Gli adolescenti, ma anche i bambini, sono portatori sani di “perché?”. Quella dei “perché?” non è una fase esclusiva dei primi anni dell’esistenza, ma una condizione permanente. Il bambino passa i primi due anni a scoprire la vita e poi si pone la domanda sul senso delle cose. La vita però la si scopre in ogni istante, ma si perde il desiderio di domandarne (ad alta voce) il senso e questa repressione della domanda porta alla rabbia, alla frustrazione e all’indifferenza. Il docente deve avere il coraggio, ma prima ancora gli strumenti, per accendere la domanda sul reale. Per capire che il primo insegnamento passa dall’ascolto. La scuola inclusiva è la scuola capace di anteporre al trapasso di nozioni e all’ansia di terminare il programma, la capacità di dire: “Tu, con le tue domande, sei parte di questo mondo, sei incluso in questo processo”.

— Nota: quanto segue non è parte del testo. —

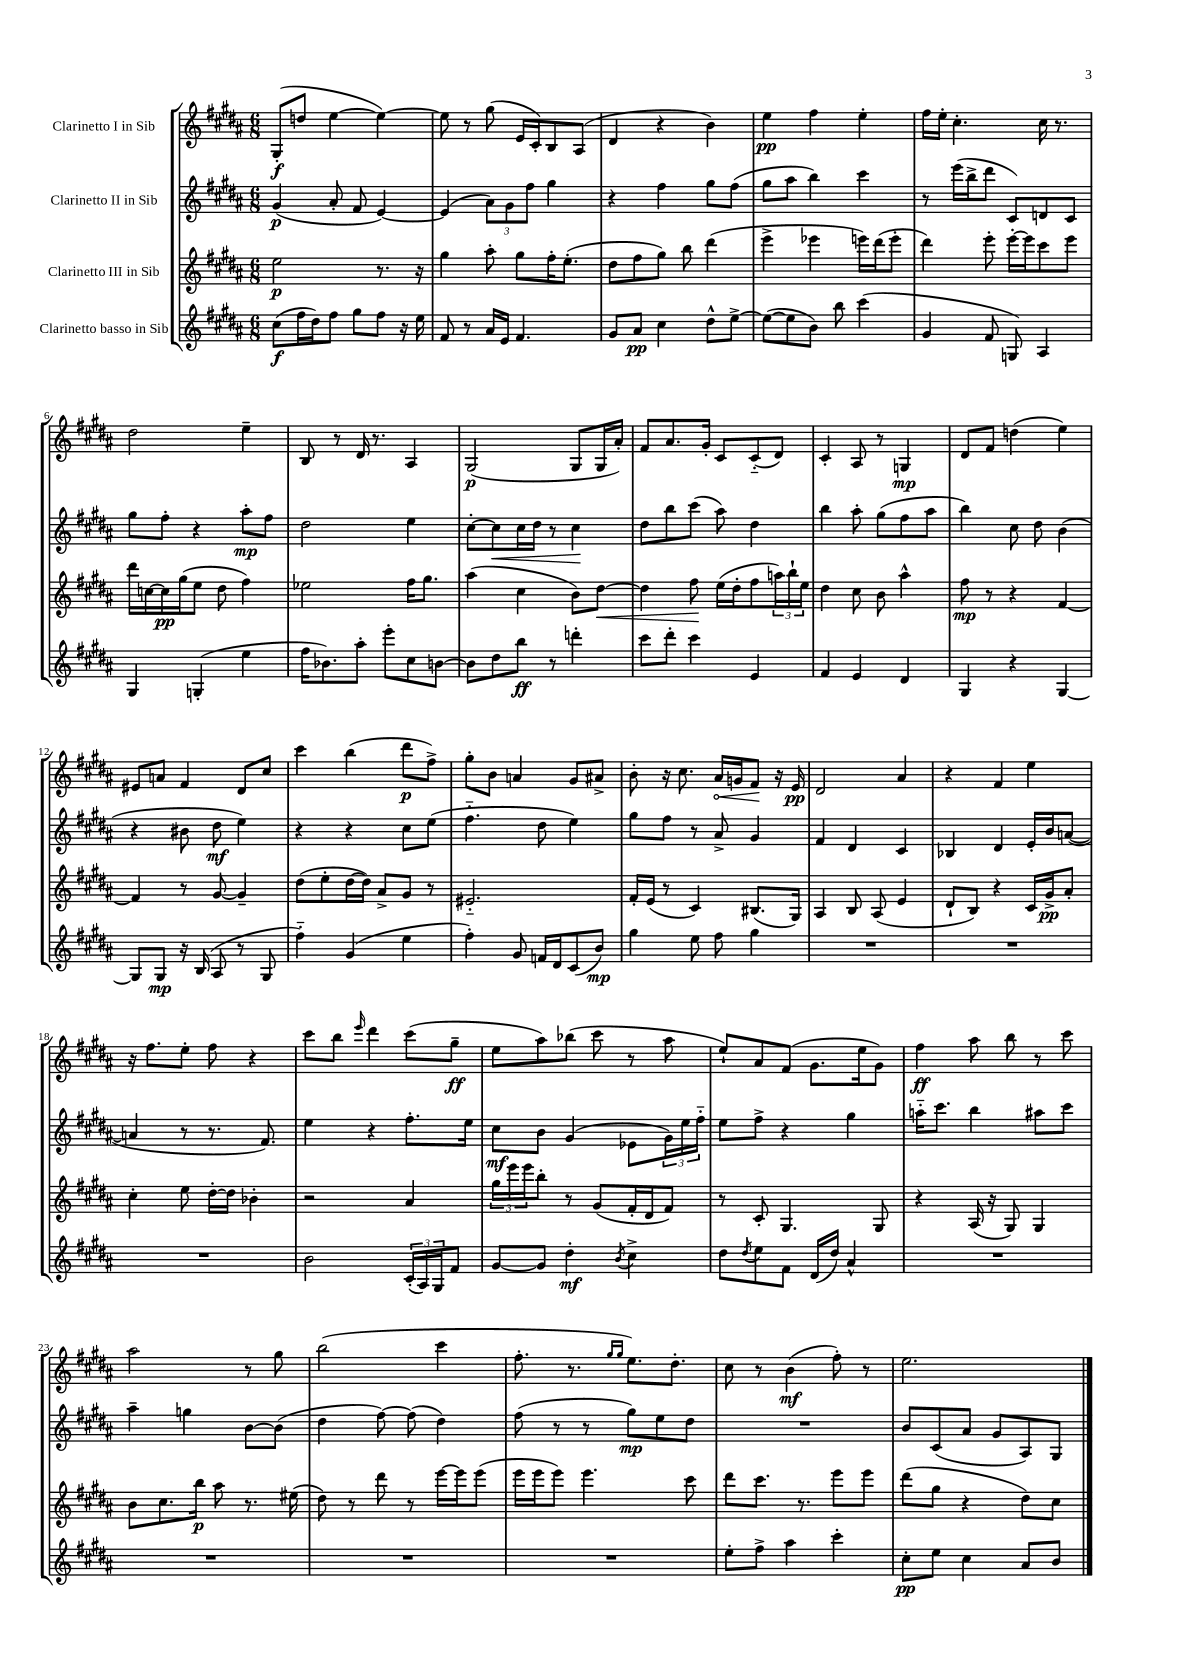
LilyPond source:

<<
\new StaffGroup <<
\new Staff = "s0" \with { instrumentName = "Clarinetto I in Sib" } {
    \clef treble \key b \major \numericTimeSignature \time 6/8
    gis8-.\f( d''8 e''4~ e''4~) |
    e''8 r8 gis''8( e'16 cis'16-.) b8 ais8( |
    dis'4 r4 b'4) |
    e''4\pp fis''4 e''4-. |
    fis''16 e''16-. cis''4.-. cis''16 r8. |
    dis''2 e''4-- |
    b8 r8 dis'16 r8. ais4 |
    gis2\p( gis8 gis16 ais'16-.) |
    fis'8 ais'8. gis'16-. cis'8 cis'8-_( dis'8) |
    cis'4-. ais8 r8 g4\mp |
    dis'8 fis'8 d''4( e''4) |
    eis'8 a'8 fis'4 dis'8 cis''8 |
    cis'''4 b''4( dis'''8\p fis''8->) |
    gis''8-. b'8 a'4 gis'8 ais'8-> |
    b'8-. r16 cis''8. \once \override Hairpin.circled-tip = ##t ais'16\< g'16 fis'8\! r16 e'16\pp |
    dis'2 ais'4 |
    r4 fis'4 e''4 |
    r16 fis''8. e''8-. fis''8 r4 |
    cis'''8 b''8 \grace { e'''16 } dis'''4 cis'''8( gis''8--\ff |
    e''8 ais''8) bes''8( cis'''8 r8 ais''8 |
    e''8-!) ais'8 fis'8( gis'8. e''16 gis'8) |
    fis''4\ff ais''8 b''8 r8 cis'''8 |
    ais''2 r8 gis''8 |
    b''2( cis'''4 |
    fis''8.-. r8. \grace { gis''16 gis''16 } e''8.) dis''8.-. |
    cis''8 r8 b'4\mf( fis''8-.) r8 |
    e''2. \bar "|." |
}
\new Staff = "s1" \with { instrumentName = "Clarinetto II in Sib" } {
    \clef treble \key b \major \numericTimeSignature \time 6/8
    gis'4\p( ais'8-. fis'8 e'4~) |
    e'4( \tuplet 3/2 { ais'8) gis'8 fis''8 } gis''4 |
    r4 fis''4 gis''8 fis''8( |
    gis''8 ais''8 b''4) cis'''4 |
    r8 e'''16( b''16-> dis'''8 cis'8) d'8 cis'8 |
    gis''8 fis''8-. r4 ais''8-.\mp fis''8 |
    dis''2 e''4 |
    cis''8~-. cis''8\< cis''16 dis''16 r8 cis''4\! |
    dis''8 b''8 cis'''8( ais''8) dis''4 |
    b''4 ais''8-. gis''8( fis''8 ais''8 |
    b''4) cis''8 dis''8 b'4( |
    r4 bis'8 dis''8\mf e''4) |
    r4 r4 cis''8 e''8( |
    fis''4.-_ dis''8 e''4) |
    gis''8 fis''8 r8 ais'8-> gis'4 |
    fis'4 dis'4 cis'4 |
    bes4 dis'4 e'16-. b'16 a'8~( |
    a'4 r8 r8. fis'8.) |
    e''4 r4 fis''8.-. e''16 |
    cis''8\mf b'8 gis'4( ees'8 \tuplet 3/2 { gis'16) e''16 fis''16-_ } |
    e''8 fis''8-> r4 gis''4 |
    a''16-_ cis'''8. b''4 ais''8 cis'''8 |
    ais''4-- g''4 b'8~ b'8( |
    dis''4 fis''8~) fis''8( dis''4) |
    fis''8( r8 r8 gis''8\mp) e''8 dis''8 |
    R2. |
    b'8 cis'8( ais'8 gis'8 ais8) gis8 \bar "|." |
}
\new Staff = "s2" \with { instrumentName = "Clarinetto III in Sib" } {
    \clef treble \key b \major \numericTimeSignature \time 6/8
    e''2\p r8. r16 |
    gis''4 ais''8-. gis''8 fis''16-. e''8.-.( |
    dis''8 fis''8 gis''8) b''8 dis'''4( |
    e'''4-> ees'''4 e'''16) dis'''16( e'''8-. |
    dis'''4) e'''8-. e'''16~-. e'''16 cis'''8 e'''8 |
    dis'''16 c''16~ c''16\pp gis''16( e''8 dis''8 fis''4) |
    ees''2 fis''16 gis''8. |
    ais''4( cis''4 b'8) dis''8~\< |
    dis''4 fis''8\! e''16( dis''16-. fis''8 \tuplet 3/2 { a''16) b''16-! e''16 } |
    dis''4 cis''8 b'8 ais''4-^ |
    fis''8\mp r8 r4 fis'4~ |
    fis'4 r8 gis'8~ gis'4-- |
    dis''8( e''8-. dis''16~ dis''16) ais'8-> gis'8 r8 |
    eis'2.-_ |
    fis'16-. e'16( r8 cis'4) bis8.( gis16) |
    ais4 b8 ais8( e'4 |
    dis'8-! b8) r4 cis'16 gis'16->\pp ais'8-. |
    cis''4-. e''8 dis''16~-. dis''16 bes'4-. |
    r2 ais'4 |
    \tuplet 3/2 { gis''16 e'''16 e'''16 } b''8-. r8 gis'8( fis'16-. dis'16 fis'8) |
    r8 cis'8-. gis4. gis8 |
    r4 ais16( r16 gis8) gis4 |
    b'8 cis''8. b''16\p ais''8 r8. eis''16( |
    dis''8) r8 dis'''8 r8 e'''16~ e'''16 e'''8( |
    e'''16 e'''16 e'''8) e'''4. cis'''8 |
    dis'''8 cis'''8. r8. e'''8 e'''8 |
    dis'''8( gis''8 r4 dis''8) cis''8 \bar "|." |
}
\new Staff = "s3" \with { instrumentName = "Clarinetto basso in Sib" } {
    \clef treble \key b \major \numericTimeSignature \time 6/8
    cis''8\f( fis''16 dis''16) fis''8 gis''8 fis''8 r16 e''16 |
    fis'8 r8 ais'16 e'16 fis'4. |
    gis'8 ais'8\pp cis''4 dis''8-^ e''8~-> |
    e''8~( e''8 b'8) b''8 cis'''4( |
    gis'4 fis'8 g8) ais4 |
    gis4 g4-.( e''4 |
    fis''16 bes'8.) ais''8-. e'''8-. cis''8 b'8~ |
    b'8 dis''8 b''8\ff r8 d'''4-. |
    cis'''8 dis'''8-. cis'''4 e'4 |
    fis'4 e'4 dis'4 |
    gis4 r4 gis4~ |
    gis8 gis8\mp r16 b16( ais8 r8 gis8 |
    fis''4-_) gis'4( e''4 |
    fis''4-.) gis'8 f'16 dis'16 cis'8( b'8\mp) |
    gis''4 e''8 fis''8 gis''4 |
    R2. |
    R2. |
    R2. |
    b'2 \tuplet 3/2 { cis'16-.( ais16) gis16 } fis'8 |
    gis'8~ gis'8 dis''4-.\mf \acciaccatura { b'8 } cis''4-> |
    dis''8 \acciaccatura { dis''8 } e''8 fis'8 dis'16( dis''16) ais'4-^ |
    R2. |
    R2. |
    R2. |
    R2. |
    e''8-. fis''8-> ais''4 cis'''4-. |
    cis''8-.\pp e''8 cis''4 ais'8 b'8 \bar "|." |
}
>>
>>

La scuola diventa occlusiva quando chiude le porte, quando riduce lo studente alla prestazione. Quando l’orizzonte è l’esame di stato e non la maturità, intesa come acquisizione di un’identità consapevole. Questa non è una mancanza dei docenti, che spesso fanno del loro meglio, ma del sistema scolastico che, idealizzando una linea, non ne fornisce le possibilità reali, facendola diventare infine ideologia e quindi sterile. Se la diversità è ricchezza, lo è anche la domanda che ogni studente porta nel proprio vissuto. La scuola è degli intelligenti? Sì, degli intus legere, di quelli che sanno leggere dentro, anzitutto dentro sé stessi.